In managing interns, new grads, & even all the way up to senior engineers, I always share this advice. The checklist is such a simple tool but it can prevent so many issues and help accelerate learning & impact.
In the case of early-career engineers, a checklist sets up a healthy habit of tracking assigned work. Having the understanding of what work is relevant, how much is remaining, and in what order it should be done (or, having to do at least some prioritization within the checklist) all sounds straightforward, but that understanding is frequently missing for early-career engineers. The checklist provides the necessary guardrails around task management so that early-career engineers can focus on the important bits of learning at that stage, which is actually getting their hands dirty with implementation. It eliminates a whole set of variables around the overhead of getting work done, not the actual work itself.
A checklist is also a positive feedback mechanism, where an early-career engineer - often beginning with a thin layer of self-confience - can feel the satisifaction of finishing pieces of work when they’re able to mark them off the list. The act of physically marking something of the list, and eventually owning a checklist with many items crossed off, helps snowball positive momentum and build self-confidence for that engineer. It’s a visual representation of all the effort that they’ve put in.
For more experienced engineers, the checklist is about stabilization and continued alignment with previous decisions. Think of it as dumping state for later. The effect of the checklist for a grocery store run is the same effect during the workday; one can’t be expected to remember everything, so the checklist is a way to communicate from our past selves to our future selves.

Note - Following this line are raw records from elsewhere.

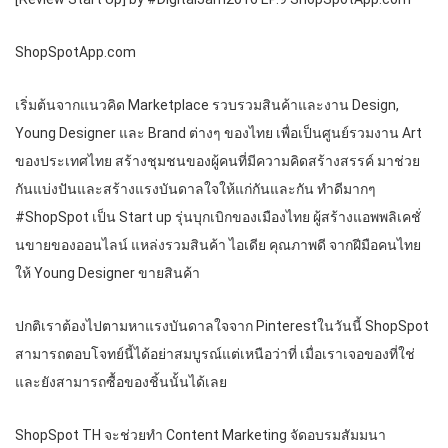
ShopSpotApp.com
เริ่มต้นจากแนวคิด Marketplace รวบรวมสินค้าและงาน Design,
Young Designer และ Brand ต่างๆ ของไทย เพื่อเป็นศูนย์รวมงาน Art
ของประเทศไทย สร้างชุมชนของผู้คนที่มีความคิดสร้างสรรค์ มาช่วย
กันแบ่งปันและสร้างแรงบันดาลใจให้แก่กันและกัน ทำดีมากๆ
#ShopSpot เป็น Start up รุ่นบุกเบิกของเมืองไทย ผู้สร้างแอพพลิเคชั่
นขายของออนไลน์ แหล่งรวมสินค้า ไอเดีย คุณภาพดี จากฝีมือคนไทย
ให้ Young Designer ขายสินค้า
ปกติเราต้องไปตามหาแรงบันดาลใจจาก Pinterestในวันนี้ ShopSpot
สามารถตอบโจทย์นี้ได้อย่าสมบูรณ์แต่เหนือว่าที่ เมื่อเราเจอของที่ใช่
และยังสามารถซื้อของชิ้นนั้นได้เลย
ShopSpot TH จะช่วยทำ Content Marketing จัดอบรมสัมมนา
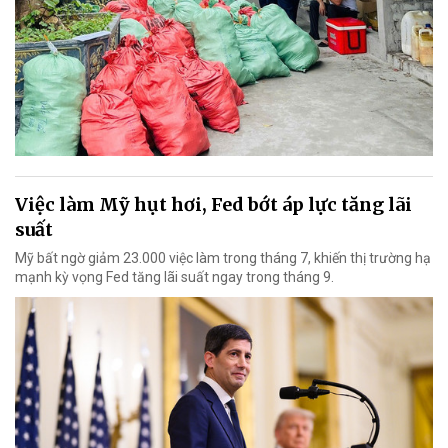
Việc làm Mỹ hụt hơi, Fed bớt áp lực tăng lãi
suất
Mỹ bất ngờ giảm 23.000 việc làm trong tháng 7, khiến thị trường hạ
mạnh kỳ vọng Fed tăng lãi suất ngay trong tháng 9.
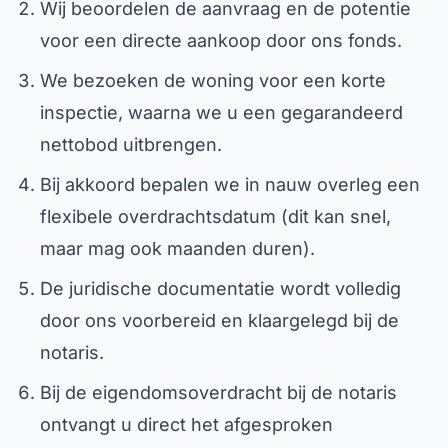
Wij beoordelen de aanvraag en de potentie
voor een directe aankoop door ons fonds.
We bezoeken de woning voor een korte
inspectie, waarna we u een gegarandeerd
nettobod uitbrengen.
Bij akkoord bepalen we in nauw overleg een
flexibele overdrachtsdatum (dit kan snel,
maar mag ook maanden duren).
De juridische documentatie wordt volledig
door ons voorbereid en klaargelegd bij de
notaris.
Bij de eigendomsoverdracht bij de notaris
ontvangt u direct het afgesproken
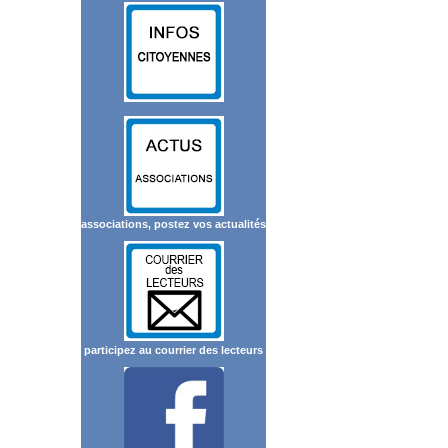
associations, postez vos actualités
participez au courrier des lecteurs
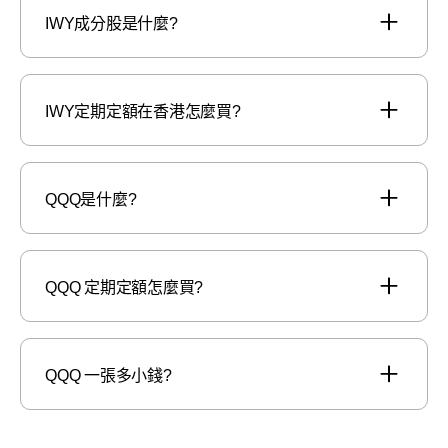
IWY成分股是什麼?
IWY定期定額在香港怎麼買?
QQQ是什麼?
QQQ 定期定額怎麼買?
QQQ 一張多小錢?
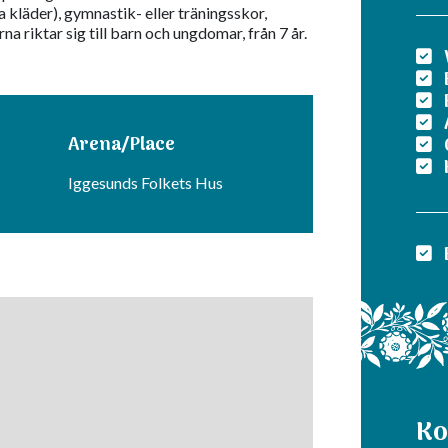
a kläder), gymnastik- eller träningsskor,
a riktar sig till barn och ungdomar, från 7 år.
Arena/Place
Iggesunds Folkets Hus
Ko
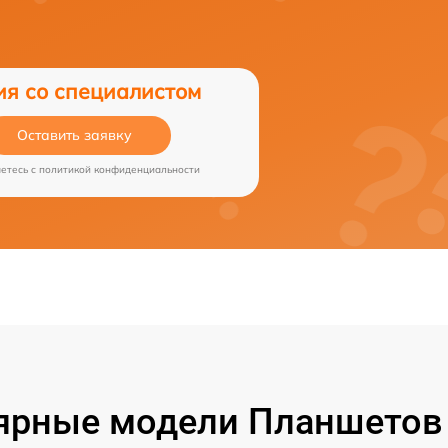
ия со специалистом
Оставить заявку
аетесь c
политикой конфиденциальности
ярные модели Планшетов 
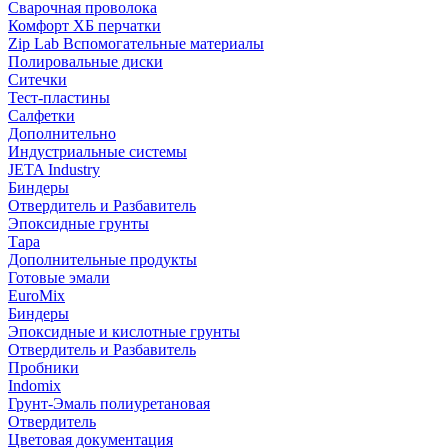
Сварочная проволока
Комфорт ХБ перчатки
Zip Lab Вспомогательные материалы
Полировальные диски
Ситечки
Тест-пластины
Салфетки
Дополнительно
Индустриальные системы
JETA Industry
Биндеры
Отвердитель и Разбавитель
Эпоксидные грунты
Тара
Дополнительные продукты
Готовые эмали
EuroMix
Биндеры
Эпоксидные и кислотные грунты
Отвердитель и Разбавитель
Пробники
Indomix
Грунт-Эмаль полиуретановая
Отвердитель
Цветовая документация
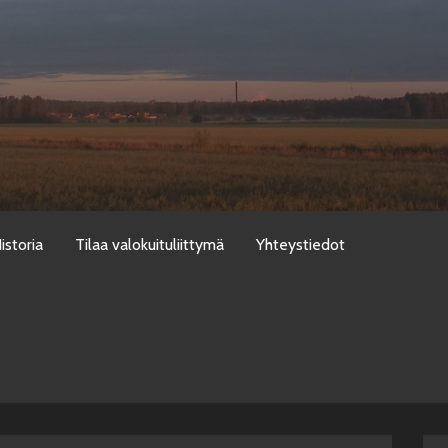
istoria
Tilaa valokuituliittymä
Yhteystiedot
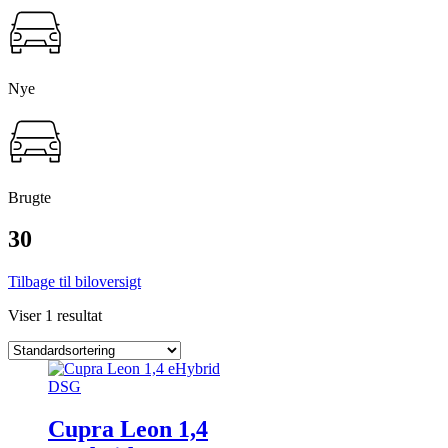
Nye
Brugte
30
Tilbage til biloversigt
Viser 1 resultat
NYHED
Cupra Leon 1,4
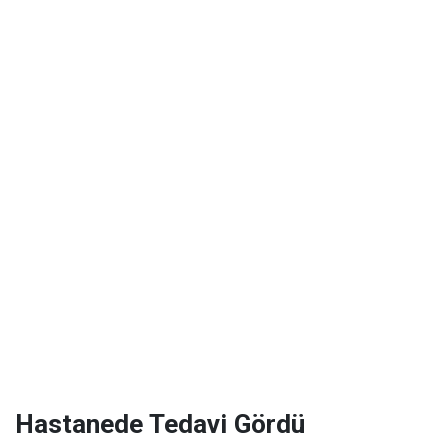
Hastanede Tedavi Gördü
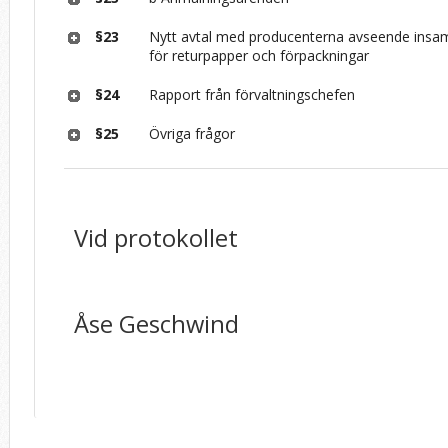
§23
Nytt avtal med producenterna avseende insa
för returpapper och förpackningar
§24
Rapport från förvaltningschefen
§25
Övriga frågor
Vid protokollet
Åse Geschwind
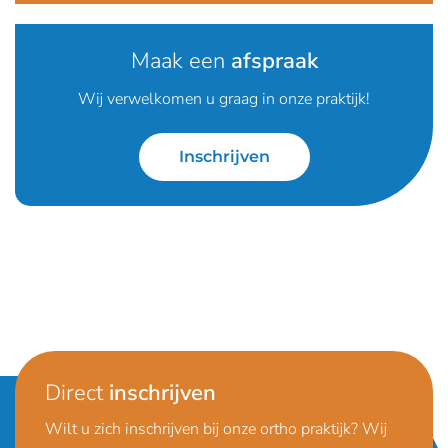
Maak een
afspraak
Wij verwelkomen u graag in onze praktijk!
Inschrijven
Direct
inschrijven
Wilt u zich inschrijven bij onze ortho praktijk? Wij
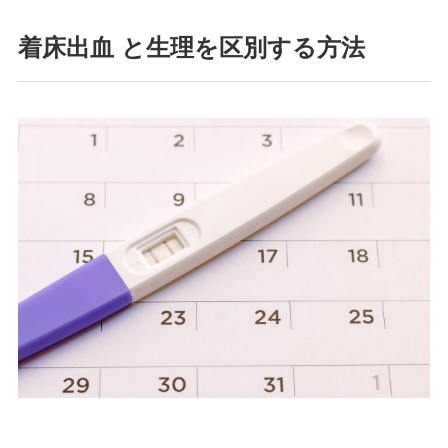
着床出血 と生理を区別する方法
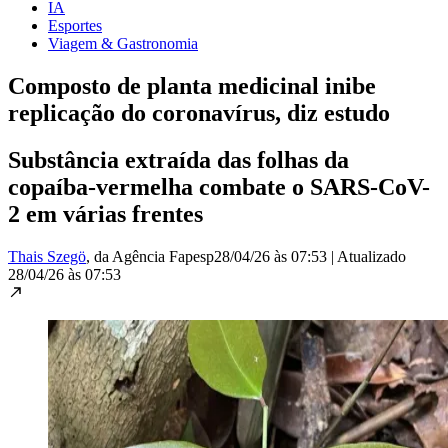
IA
Esportes
Viagem & Gastronomia
Composto de planta medicinal inibe
replicação do coronavírus, diz estudo
Substância extraída das folhas da
copaíba-vermelha combate o SARS-CoV-
2 em várias frentes
Thais Szegö
, da Agência Fapesp
28/04/26 às 07:53
|
Atualizado
28/04/26 às 07:53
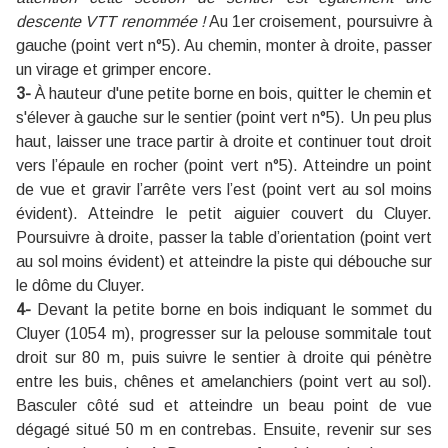
descente VTT renommée !
Au 1er croisement, poursuivre à
gauche (point vert n°5). Au chemin, monter à droite, passer
un virage et grimper encore.
3-
À hauteur d'une petite borne en bois, quitter le chemin et
s'élever à gauche sur le sentier (point vert n°5). Un peu plus
haut, laisser une trace partir à droite et continuer tout droit
vers l’épaule en rocher (point vert n°5). Atteindre un point
de vue et gravir l’arrête vers l’est (point vert au sol moins
évident). Atteindre le petit aiguier couvert du Cluyer.
Poursuivre à droite, passer la table d’orientation (point vert
au sol moins évident) et atteindre la piste qui débouche sur
le dôme du Cluyer.
4-
Devant la petite borne en bois indiquant le sommet du
Cluyer (1054 m), progresser sur la pelouse sommitale tout
droit sur 80 m, puis suivre le sentier à droite qui pénètre
entre les buis, chênes et amelanchiers (point vert au sol).
Basculer côté sud et atteindre un beau point de vue
dégagé situé 50 m en contrebas. Ensuite, revenir sur ses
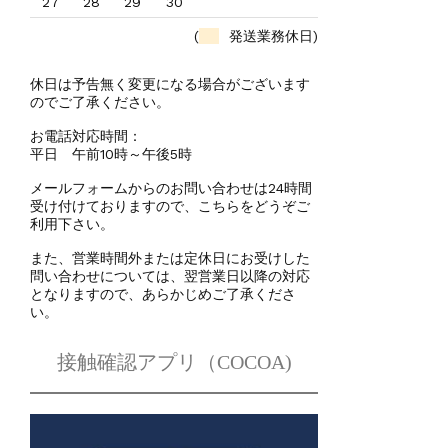
27
28
29
30
(
発送業務休日)
休日は予告無く変更になる場合がございます
のでご了承ください。
お電話対応時間：
平日 午前10時～午後5時
メールフォームからのお問い合わせは24時間
受け付けておりますので、こちらをどうぞご
利用下さい。
また、営業時間外または定休日にお受けした
問い合わせについては、翌営業日以降の対応
となりますので、あらかじめご了承くださ
い。
接触確認アプリ（COCOA)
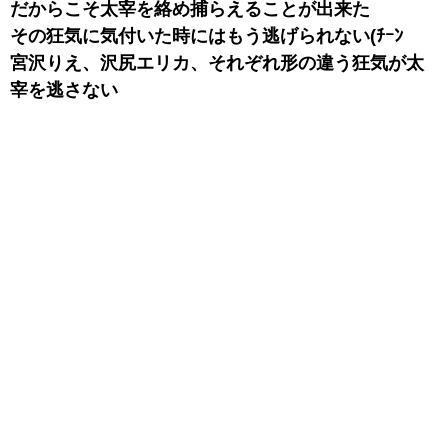
だからこそ太宰を絡め捕らえることが出来た
その狂気に気付いた時にはもう逃げられない(ﾁｰﾝ
宮沢りえ、沢尻エリカ、それぞれ形の違う狂気が太
宰を逃さない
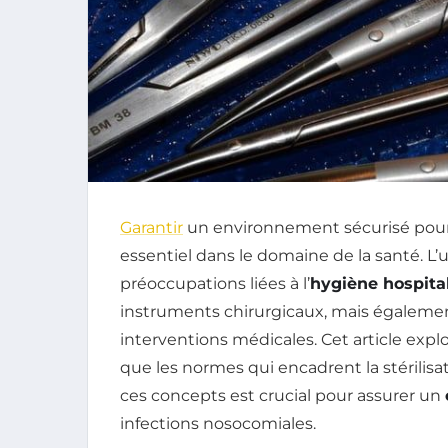
Garantir
un environnement sécurisé pour l
essentiel dans le domaine de la santé. L’u
préoccupations liées à l’
hygiène hospita
instruments chirurgicaux, mais également
interventions médicales. Cet article explore
que les normes qui encadrent la stérilis
ces concepts est crucial pour assurer un
infections nosocomiales.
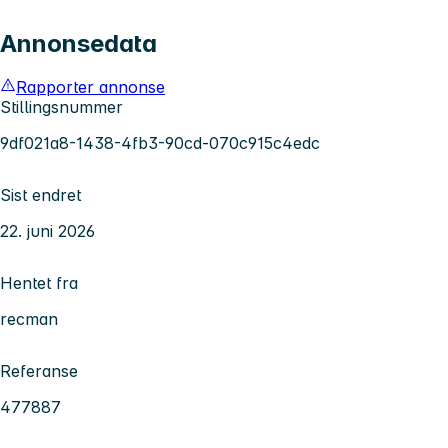
Annonsedata
Rapporter annonse
Stillingsnummer
9df021a8-1438-4fb3-90cd-070c915c4edc
Sist endret
22. juni 2026
Hentet fra
recman
Referanse
477887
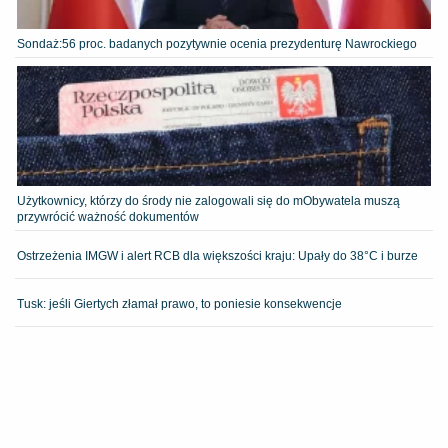
​Sondaż:56 proc. badanych pozytywnie ocenia prezydenturę Nawrockiego
Użytkownicy, którzy do środy nie zalogowali się do mObywatela muszą
przywrócić ważność dokumentów
Ostrzeżenia IMGW i alert RCB dla większości kraju: Upały do 38°C i burze
Tusk: jeśli Giertych złamał prawo, to poniesie konsekwencje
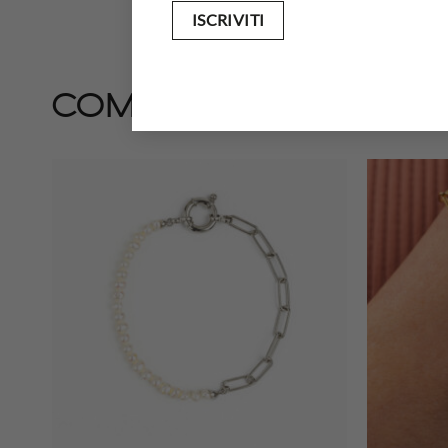
completa il look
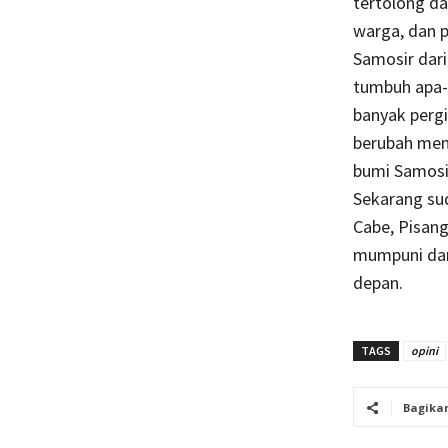
tertolong da
warga, dan 
Samosir dari
tumbuh apa-
banyak perg
berubah men
bumi Samosi
Sekarang su
Cabe, Pisang
mumpuni dan
depan.
TAGS
opini
Bagika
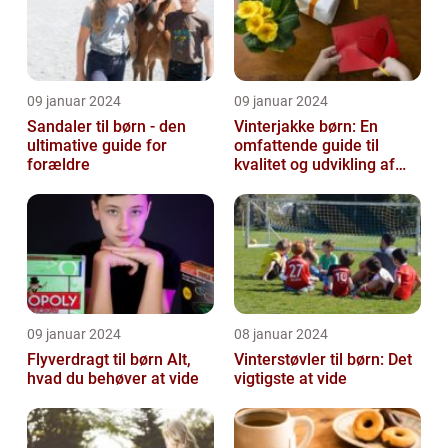
09 januar 2024
09 januar 2024
Sandaler til børn - den
Vinterjakke børn: En
ultimative guide for
omfattende guide til
forældre
kvalitet og udvikling af
børnevinterjakker
09 januar 2024
08 januar 2024
Flyverdragt til børn Alt,
Vinterstøvler til børn: Det
hvad du behøver at vide
vigtigste at vide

This becomes increasingly important as one moves through their career: directions get more ambigous, managers / tech leads supervision becomes more hands off, and context switching becomes the norm. In the ever-increasing din of noise, having a steady checklist to set orientation becomes invaluable.
There is a point where a checklist can actually become harmful. Like any tool (Maslow’s Hammer, etc.), overreliance can yield less-than-optimal results. The checklist is fantastic for tactical thinking: what needs to get done in the immediate term & in what order? However, the further along in one is one’s career, the more strategic thinking & creativity is required.
Strategic thinking runs counter to tactical approaches - it extends beyond the short-term, and needs to incorporate the broad array of objectives with a set of imperfect information to build medium- to long-term plans. Checklists are all about rigidity and structure, while broader roles such as Staff Engineer, Tech Lead, etc. need more latitude and creativity to solve broader and more complex problems. In those roles, overreliance on the checklist to do one’s thinking for them can mean that they’ll missing the forest for the trees.
Once the habit of keeping on task is fully embedded in the way one works, the training wheels of the checklist can safely be taken off. Senior+ engineers should throw off the rigid yoke of the checklist (and, if they’re Senior+, likely already have) and embrace a little more gunslinging. However, when the seas become rough and the ship feels like it’s beginning to list (no pun intended), falling back to a checklist to can be helpful to steady the ship and calm the waters.
The checklist is often underestimated as a tool, but proper use of it can yield consistently strong results. For early-career engineers, it’s a secret weapon that provides focus and clarity. As engineers grow in their career, it can continue to be relied on to keep track of context and owed work as ambiguity and context-switching becomes the norm. Eventually, the checklist might become too constraining as longer-range thinking is required in certain roles, but it’s always a helpful fallback to steady things when situations become too chaotic and need structure and clarity.